By David L. Streck.
The NLRB recently filed a Rule 59(e) motion to alter or amend the United States District Court for the District of Columbia’s May 14th judgment that the NLRB’s so called “Ambush Election” rule was invalid because, at the time the NLRB voted on the rule, it was not adopted by the statutorily required three-member quorum of NLRB Members.
In support of its motion, the NLRB restated its argument that Member Brian Hayes should be counted as part of the required quorum based on his prior statements and participation in preliminary votes. The NLRB also argued that the court’s decision “is predicated upon a mistaken understanding” of the NLRB’s voting procedures. The NLRB then provided a detailed description of its internal voting procedures and records that were alleged to demonstrate the participation of all three members in the vote regarding the rule. However, none of the information was part of the record when the court made its initial decision.

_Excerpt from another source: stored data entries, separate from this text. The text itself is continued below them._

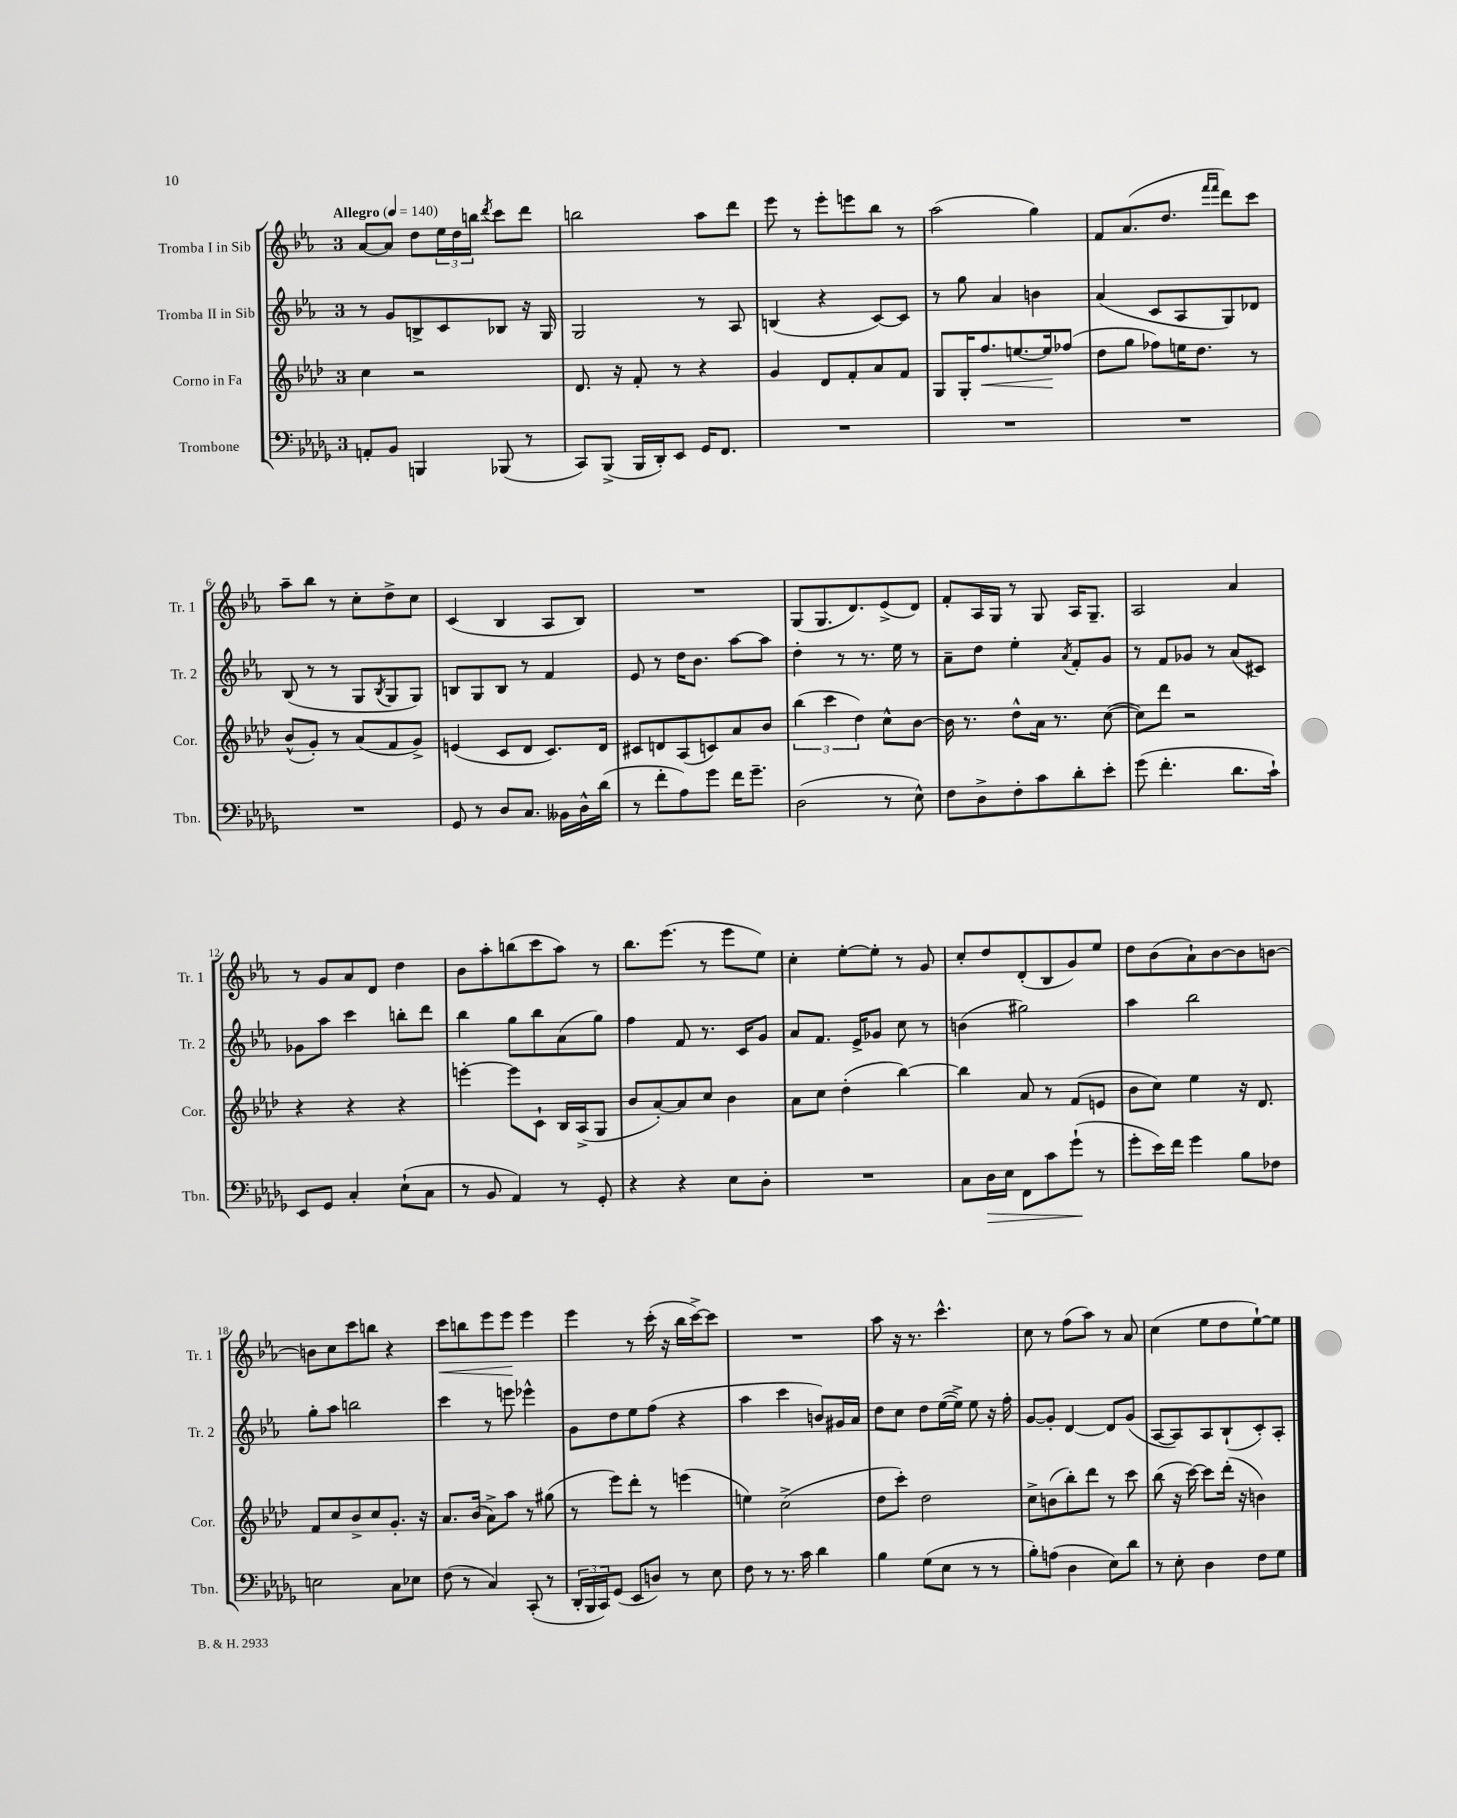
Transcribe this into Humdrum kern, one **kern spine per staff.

**kern	**kern	**kern	**kern
*staff4	*staff3	*staff2	*staff1
*clefF4	*clefG2	*clefG2	*clefG2
*k[b-e-a-d-g-]	*k[b-e-a-d-]	*k[b-e-a-]	*k[b-e-a-]
*M3/4	*M3/4	*M3/4	*M3/4
*MM140	*MM140	*MM140	*MM140
8AA'	4cc	8r	[8a-
8BB-	.	8g	8a-]
4BBB	2r	8B^	8dd
.	.	8c	24ee-
.	.	.	24dd
.	.	.	24bb
.	.	.	8qddd
(8BBB-	.	8B-	8ccc
8r	.	16r	8ddd
.	.	16G	.
=	=	=	=
8CC)	8.d-	2G	2bb
(8BBB-^	.	.	.
.	16r	.	.
16BBB-	8f'	.	.
16DD-')	.	.	.
8EE-	8r	.	.
16GG-	4r	8r	8aa-
8.FF	.	.	.
.	.	8A-	8ddd
=	=	=	=
2.r	4g	(4B	8eee-
.	.	.	8r
.	8d-	4r	8eee-'
.	8f'	.	8eee
.	8a-	[8c)	8bb-
.	8f	8c]	8r
=	=	=	=
2.r	8G	8r	(2aa-
.	16G'	8gg	.
.	8.ff	.	.
.	.	4a-	.
.	[8.ee	.	.
.	.	4b	4gg)
.	16ee]	.	.
.	(8ff-	.	.
=	=	=	=
2.r	8dd-	(4a-	8f
.	8gg	.	(8.a-
.	8ff-)	8c	.
.	.	.	8.dd
.	16ee	8A-	.
.	8.dd-	.	.
.	.	.	16qqfff
.	.	.	16qqfff
.	.	8G)	8ddd)
.	8r	8d-	8ccc
=	=	=	=
2.r	(8b-^^	(8B-	8aa-~
.	8g')	8r	8bb-
.	8r	8r	8r
.	(8a-	8G	8cc'
.	.	8qB-	.
.	8f	8G	8dd^
.	8g^)	8G)	8cc
=	=	=	=
8GG-	(4e	8B	(4c
8r	.	8G	.
8D-	8c	8B	4B-
8.C	8d-	8r	.
.	8.c)	4f	8A-
16BB--	.	.	.
16D-^^	.	.	8B-)
(16d-	16d-	.	.
=	=	=	=
8r	8c#	8e-	2.r
8f'	8d	8r	.
8A-)	(8A-	16dd	.
.	.	8.b-	.
8g-	8c)	.	.
16f	8a-	[8aa-	.
8.g-~	.	.	.
.	8b-	8aa-]	.
=	=	=	=
(2D-	(6bb-	4dd'	(8G
.	.	.	8.G
.	6ccc	.	.
.	.	8r	.
.	.	.	8.d)
.	6dd-)	.	.
.	.	8.r	.
8r	8cc^^	.	(8e-^
.	.	16ee-	.
8E-^^)	[8b-	8r	8d)
=	=	=	=
8F	16b-]	8a-~	8f'
.	8.r	.	.
8D-^	.	8dd	16A-
.	.	.	16G
8F'	8dd-^^	4ee-'	8r
8c	16a-	.	8G
.	8.r	.	.
.	.	8qa-	.
8d-'	.	8f'	16A-
.	.	.	8.G~
8e-'	([8cc	8g	.
=	=	=	=
(8g-	8cc])	8r	2A-
4.f'	8ddd-	8f	.
.	2r	8g-	.
.	.	8r	.
8.d-	.	(8a-	4a-
.	.	8c#)	.
16c`)	.	.	.
=	=	=	=
8EE-	4r	8g-	8r
8GG-	.	8aa-	8g
4C'	4r	4ccc	8a-
.	.	.	8d
(8E-`	4r	8bb'	4dd
8C	.	8ddd	.
=	=	=	=
8r	[4eee'	4bb-	8b-
8BB-	.	.	8aa-'
4AA-)	8eee]	8gg	(8bb
.	8c`	8bb-	8ccc
8r	16B-	(8a-	8aa-)
.	(16A-^	.	.
8GG-'	8G	8gg)	8r
=	=	=	=
4r	8b-	4ff	8.bb-
.	[8a-')	.	.
.	.	.	(8.eee-
4r	8a-]	8f	.
.	8cc	8.r	8r
8E-	4b-	.	8eee-
.	.	16c	.
8D-'	.	8g	8ee-)
=	=	=	=
2.r	8a-	8a-	4cc'
.	8cc	8.f	.
.	(4dd-'	.	[8ee-'
.	.	16e-^	.
.	.	8g-	8ee-']
.	[4bb-)	8cc	8r
.	.	8r	8g
=	=	=	=
8C	4bb-]	(4b	8cc'
16D-	.	.	8dd
16E-	.	.	.
8FF	8a-	2gg#)	(8d'
8c	8r	.	8B-
(8g-`	(8f	.	8g)
8r	8e	.	8ee-
=	=	=	=
8g-'	8b-	4aa-	8dd
16e-)	8cc)	.	(8b-
16f	.	.	.
4g-	4ee-	2bb-	8a-`)
.	.	.	[8b-
8B-	16r	.	8b-]
.	8.d-	.	.
8F-	.	.	[8b
=	=	=	=
2E	8f	8gg'	8b]
.	8cc	8aa-	8cc
.	8b-^	2bb	8ccc
.	8cc	.	8bb
8C	8.g'	.	4r
8E-	.	.	.
.	16r	.	.
=	=	=	=
(8F	8.a-	4ccc	8ccc
8r	.	.	8bb
.	(16b-	.	.
4C)	8a-^)	8r	8eee-
.	8aa-	8eee	8eee-
(8CC'	8r	4eee-^^	4eee-
8r	(8gg#	.	.
=	=	=	=
24DD-'	8r	8g	4eee-
24BBB-	.	.	.
24CC)	.	.	.
(8GG-	8eee-)	8dd	.
8EE-	8ddd-'	8ee-	8r
8D)	8r	(8ff	(16ccc'
.	.	.	16r
8r	(4eee	4r	16bb-
.	.	.	[16ccc^)
8E-	.	.	8ccc]
=	=	=	=
8F	4ee)	4aa-	2.r
8r	.	.	.
8.r	(2cc^	4ccc	.
16c	.	.	.
4d-	.	8b)	.
.	.	16g#	.
.	.	16a-	.
=	=	=	=
4B-	8dd-	8dd	8aa-
.	8ccc')	8cc	16r
.	.	.	8.r
(8G-	2dd-	8dd	.
8E-	.	([16ee-	4.ccc^^
.	.	16ee-^])	.
8r	.	8ee-	.
8r	.	16r	.
.	.	16ff'	.
=	=	=	=
8B-')	8cc^	[8g	8cc
(8A	(8b	8g']	8r
4D-	8bb-')	[4d	(8ff
.	8ddd-	.	8aa-)
8E-)	8r	8d]	8r
8d-	8ccc	(8g	8a-
=	=	=	=
8r	(8bb-	[8A-	(4cc
8E-'	16r	8A-])	.
.	[16ccc)	.	.
4D-	8ccc]	8A-	8ee-
.	(16ddd-'	(8B-`	8dd
.	16r	.	.
8F	4b)	8c')	[8ee-`)
8G-	.	8A-'	8ee-]
==	==	==	==
*-	*-	*-	*-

The court promptly rejected the NLRB’s argument with regard to Member Hayes prior statements and participation in preliminary votes, holding that “Rule 59(e) is not a vehicle for rehashing arguments that have been previously rejected…” Further, while recognizing that the new evidence regarding the NLRB voting procedures presented a “closer question,” the Court rejected the NLRB’s request to alter its finding since the NLRB “neither adequately explained why it could not have presented this evidence at the summary-judgment stage nor establish that the Court’s contrary finding was ‘clear error.’”
In rejecting the NLRB’s request, the Court reiterated “[N]othing appears to prevent a properly constituted quorum of the Board from voting to adopt the rule if it has the desire to do so.” Until then, the court cannot reinstate a rule that was promulgated without the requisite quorum and accordingly, in excess of the agency’s Congressionally delegated power.
On Tuesday, August 7th, the NLRB filed a notice of appeal with the D.C. Circuit.